I would walk, I would walk for miles and return again, past the uncertain shadows of the crouching woods which over ran the banks; leaning, leaning in and revealing in sudden shafts of winter light a fall of amber leaves, the glossy dark of rhododendron and the simplicity of a single branch.

Close to the road lay the clapboard houses, moss growing on the foundations, windows shaded and quiet; their owners away, gone away to Boston for the weekend, for the lights, for the seafood, for the symphony.

Coming home, the sun would set in my eyes and by this I knew it was west, but I could not see the entirety of the country spread out before me. I could not believe that inconceivably large sprawl of land was in that direction; the rest of the world must lay behind me and I walked toward the sea.

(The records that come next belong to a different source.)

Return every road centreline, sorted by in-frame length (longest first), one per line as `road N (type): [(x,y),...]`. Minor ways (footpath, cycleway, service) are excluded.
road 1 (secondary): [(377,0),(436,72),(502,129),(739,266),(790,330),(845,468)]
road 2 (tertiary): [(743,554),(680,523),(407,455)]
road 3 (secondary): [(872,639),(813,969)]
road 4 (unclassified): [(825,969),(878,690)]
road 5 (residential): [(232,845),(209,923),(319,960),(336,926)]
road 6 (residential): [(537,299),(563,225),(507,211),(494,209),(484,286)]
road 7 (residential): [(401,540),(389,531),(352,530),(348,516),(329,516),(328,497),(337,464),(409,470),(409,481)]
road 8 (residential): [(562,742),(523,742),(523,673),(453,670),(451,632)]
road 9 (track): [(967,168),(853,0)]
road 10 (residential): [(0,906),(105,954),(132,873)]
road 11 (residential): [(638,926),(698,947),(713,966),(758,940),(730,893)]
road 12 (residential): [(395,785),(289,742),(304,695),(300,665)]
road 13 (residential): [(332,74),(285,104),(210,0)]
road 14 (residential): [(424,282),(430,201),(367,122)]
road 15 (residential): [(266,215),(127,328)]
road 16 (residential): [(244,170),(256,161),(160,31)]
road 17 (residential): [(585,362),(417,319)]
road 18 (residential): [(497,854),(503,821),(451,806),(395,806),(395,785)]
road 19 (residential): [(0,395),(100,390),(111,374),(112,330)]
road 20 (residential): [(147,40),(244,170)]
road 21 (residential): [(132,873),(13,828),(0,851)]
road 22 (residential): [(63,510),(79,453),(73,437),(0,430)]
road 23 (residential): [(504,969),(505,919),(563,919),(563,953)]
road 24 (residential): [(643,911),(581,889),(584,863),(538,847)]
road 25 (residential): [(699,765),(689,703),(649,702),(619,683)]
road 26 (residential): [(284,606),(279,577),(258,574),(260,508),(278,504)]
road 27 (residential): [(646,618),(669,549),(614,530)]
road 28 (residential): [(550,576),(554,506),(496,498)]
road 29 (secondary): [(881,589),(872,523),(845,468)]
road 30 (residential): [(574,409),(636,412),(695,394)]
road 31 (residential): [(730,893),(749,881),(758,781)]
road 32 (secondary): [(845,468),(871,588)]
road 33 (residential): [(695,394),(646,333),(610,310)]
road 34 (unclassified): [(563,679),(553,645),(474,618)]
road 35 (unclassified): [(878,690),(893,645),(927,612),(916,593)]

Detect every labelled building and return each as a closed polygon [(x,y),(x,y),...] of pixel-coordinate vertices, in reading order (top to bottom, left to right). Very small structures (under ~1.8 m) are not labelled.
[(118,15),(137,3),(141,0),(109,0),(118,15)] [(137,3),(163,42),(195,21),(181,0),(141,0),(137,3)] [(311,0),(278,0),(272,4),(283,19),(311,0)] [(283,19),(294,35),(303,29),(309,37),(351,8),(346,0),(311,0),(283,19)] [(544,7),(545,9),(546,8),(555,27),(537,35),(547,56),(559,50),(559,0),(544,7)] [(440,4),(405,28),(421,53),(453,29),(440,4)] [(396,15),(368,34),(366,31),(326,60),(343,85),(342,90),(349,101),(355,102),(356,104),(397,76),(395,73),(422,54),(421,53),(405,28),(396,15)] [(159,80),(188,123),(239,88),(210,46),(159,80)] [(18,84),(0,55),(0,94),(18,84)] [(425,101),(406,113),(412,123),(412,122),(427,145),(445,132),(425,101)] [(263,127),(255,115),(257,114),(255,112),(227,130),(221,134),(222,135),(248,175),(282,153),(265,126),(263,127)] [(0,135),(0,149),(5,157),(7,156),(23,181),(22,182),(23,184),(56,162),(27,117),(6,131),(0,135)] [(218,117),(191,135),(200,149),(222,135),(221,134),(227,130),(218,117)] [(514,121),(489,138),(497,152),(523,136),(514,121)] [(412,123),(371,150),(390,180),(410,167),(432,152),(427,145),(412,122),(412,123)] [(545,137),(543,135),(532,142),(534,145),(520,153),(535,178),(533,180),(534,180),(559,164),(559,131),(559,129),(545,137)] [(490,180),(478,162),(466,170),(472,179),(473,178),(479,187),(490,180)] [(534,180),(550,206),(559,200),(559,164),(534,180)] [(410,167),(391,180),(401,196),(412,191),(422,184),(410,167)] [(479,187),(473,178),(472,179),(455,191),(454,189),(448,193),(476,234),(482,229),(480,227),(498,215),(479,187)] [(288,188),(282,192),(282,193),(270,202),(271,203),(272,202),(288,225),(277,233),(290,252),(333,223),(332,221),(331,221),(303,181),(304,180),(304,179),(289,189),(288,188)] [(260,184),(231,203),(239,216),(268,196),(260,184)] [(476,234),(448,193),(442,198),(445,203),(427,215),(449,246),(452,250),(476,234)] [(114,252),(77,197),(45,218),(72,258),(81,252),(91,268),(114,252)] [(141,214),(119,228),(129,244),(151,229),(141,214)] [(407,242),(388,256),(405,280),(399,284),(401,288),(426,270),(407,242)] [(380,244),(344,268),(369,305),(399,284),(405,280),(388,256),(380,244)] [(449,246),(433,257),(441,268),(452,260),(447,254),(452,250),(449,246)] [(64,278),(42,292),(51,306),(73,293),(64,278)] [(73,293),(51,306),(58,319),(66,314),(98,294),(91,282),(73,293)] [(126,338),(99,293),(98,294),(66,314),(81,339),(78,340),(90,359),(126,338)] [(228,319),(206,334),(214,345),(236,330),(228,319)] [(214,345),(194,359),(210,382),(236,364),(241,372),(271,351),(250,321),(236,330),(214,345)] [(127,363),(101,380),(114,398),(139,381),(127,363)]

The setting sun would turn the trees to ink, drawn with heavy and wavering hand on gold flared paper that was the sky and from behind me the growing dark would rise up and eat away the rest of the light until only a pale pink remained and grew dim and died away into blue and as I went up the stone steps to the house, the sky flared up behind me with stars; they overspread the sky with their own precisely moving tides, their channels and tidal estuaries of white light, their swirls and angular constellations.

I would pause, fingers frozen and take one last, deep breath of the night, the bitter, metallic edge of frost, the faint pungency of fallen leaves. Holding it, I would open the door to the hot and heated air of the house.

1 comment:

said...

I actually have chill bumps after reading this. It reminded me of Thoreau and his stories of Walden. Thanks for the brief New England vacation. :)

Hope you are nice and warm with the doggies (and Keith's shirt of course)!